Records from a data collection
◇ ◇ ◇ ◇ ◇ ◇ ◇
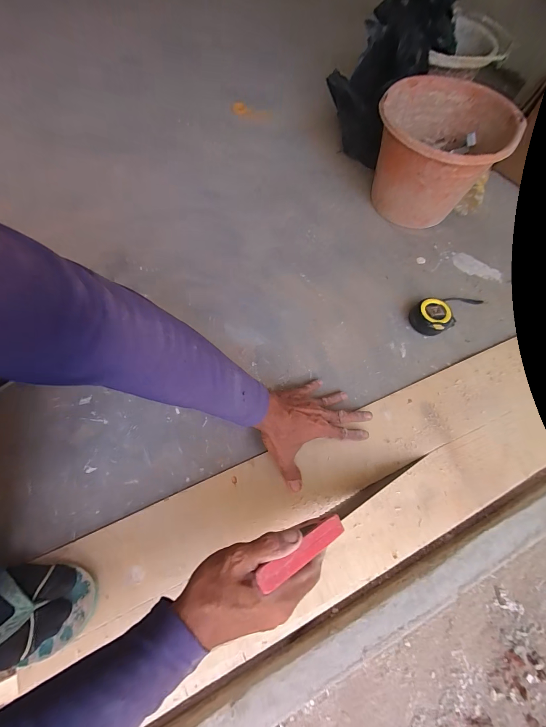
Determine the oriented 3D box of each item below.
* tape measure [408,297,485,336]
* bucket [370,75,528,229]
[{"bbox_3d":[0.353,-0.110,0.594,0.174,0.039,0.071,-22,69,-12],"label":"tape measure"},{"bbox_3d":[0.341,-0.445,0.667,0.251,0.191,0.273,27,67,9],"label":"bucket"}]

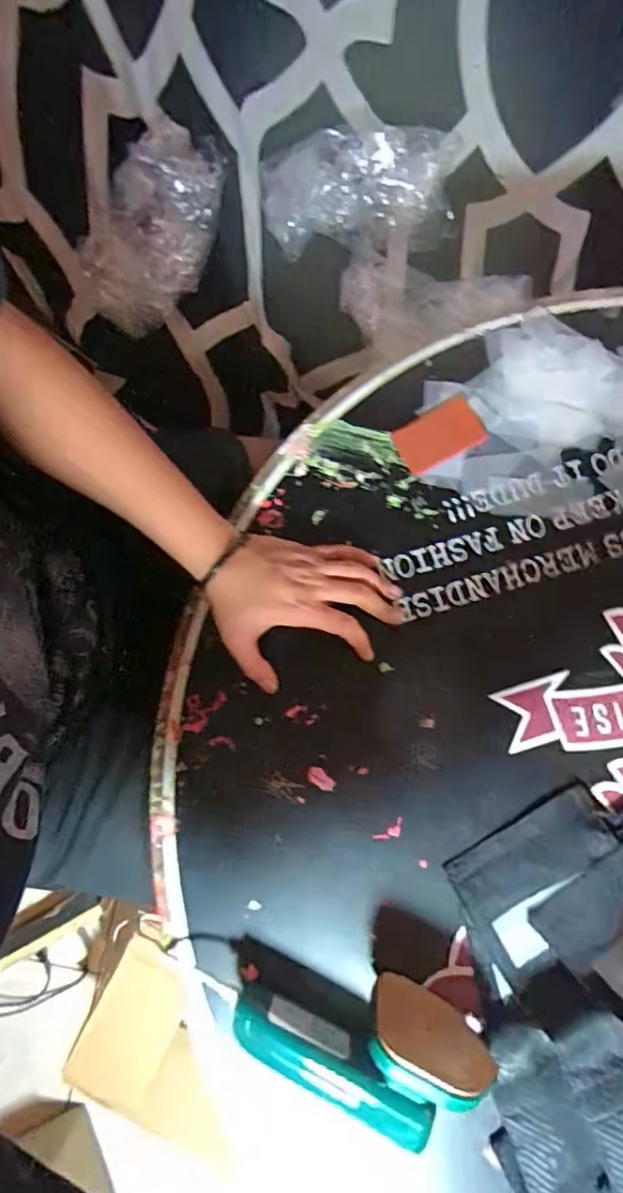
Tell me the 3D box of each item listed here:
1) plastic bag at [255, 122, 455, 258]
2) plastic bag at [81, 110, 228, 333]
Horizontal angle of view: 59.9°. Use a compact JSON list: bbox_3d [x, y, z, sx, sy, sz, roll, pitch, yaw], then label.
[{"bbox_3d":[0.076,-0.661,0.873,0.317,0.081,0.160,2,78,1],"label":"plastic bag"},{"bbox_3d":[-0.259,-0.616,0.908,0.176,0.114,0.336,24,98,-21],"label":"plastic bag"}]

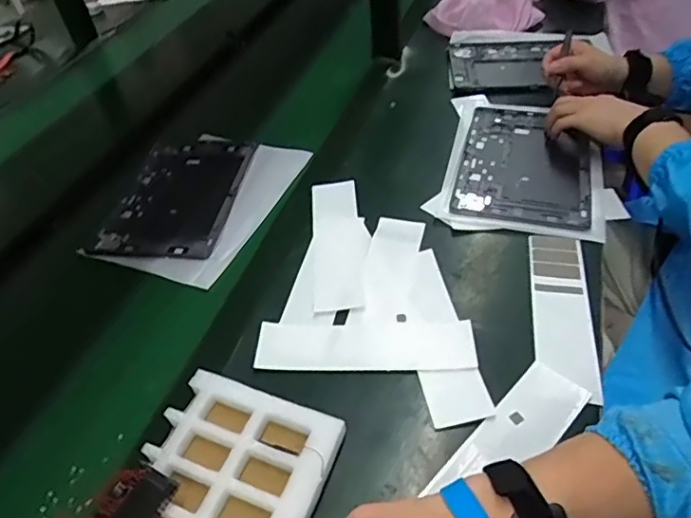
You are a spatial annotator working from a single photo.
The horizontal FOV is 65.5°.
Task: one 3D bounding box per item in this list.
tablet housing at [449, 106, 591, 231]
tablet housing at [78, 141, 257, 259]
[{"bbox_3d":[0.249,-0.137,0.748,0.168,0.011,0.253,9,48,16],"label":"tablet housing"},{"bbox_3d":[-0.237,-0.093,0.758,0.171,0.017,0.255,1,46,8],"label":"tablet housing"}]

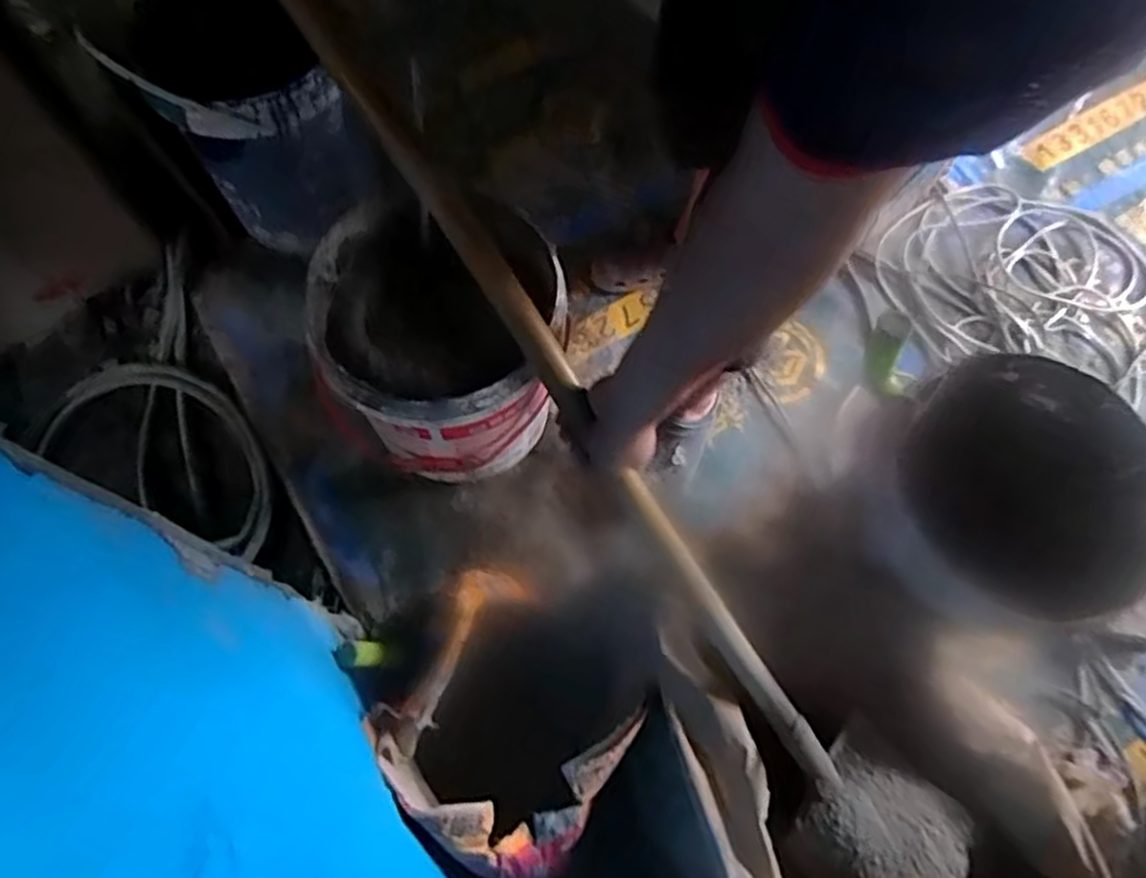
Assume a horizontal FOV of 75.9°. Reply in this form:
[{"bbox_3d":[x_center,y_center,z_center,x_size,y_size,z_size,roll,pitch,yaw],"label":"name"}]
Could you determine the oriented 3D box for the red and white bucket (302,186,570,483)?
◇ ◇ ◇ ◇ ◇ ◇ ◇
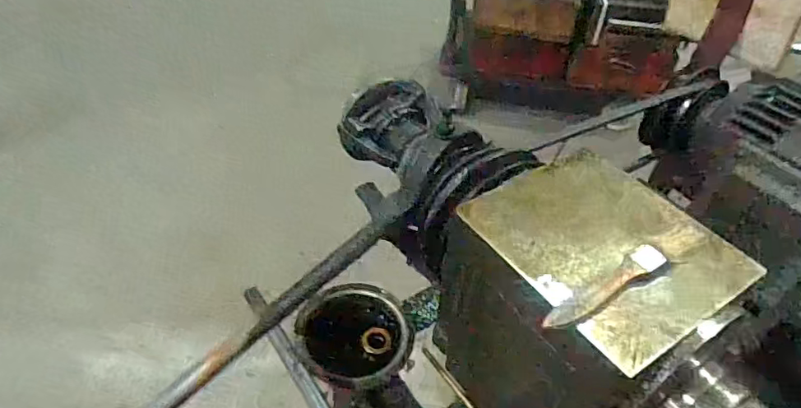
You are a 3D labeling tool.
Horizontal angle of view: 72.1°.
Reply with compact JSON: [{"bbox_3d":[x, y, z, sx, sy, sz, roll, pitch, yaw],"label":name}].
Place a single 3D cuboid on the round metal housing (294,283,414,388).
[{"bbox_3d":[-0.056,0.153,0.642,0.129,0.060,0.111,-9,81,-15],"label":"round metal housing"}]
◇ ◇ ◇ ◇ ◇ ◇ ◇
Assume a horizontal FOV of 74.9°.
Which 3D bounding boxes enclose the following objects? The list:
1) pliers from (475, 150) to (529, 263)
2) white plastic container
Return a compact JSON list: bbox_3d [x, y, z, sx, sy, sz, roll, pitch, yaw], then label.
◇ ◇ ◇ ◇ ◇ ◇ ◇
Exercise goal
Write out exactly the lines above between the line with "Assume a horizontal FOV of 75.9°." and the line with "Could you determine", inclusive, and nothing beyond them.

Result of this task
Assume a horizontal FOV of 75.9°. Reply in this form:
[{"bbox_3d":[x_center,y_center,z_center,x_size,y_size,z_size,roll,pitch,yaw],"label":"name"}]
Could you determine the oriented 3D box for the red and white bucket (302,186,570,483)?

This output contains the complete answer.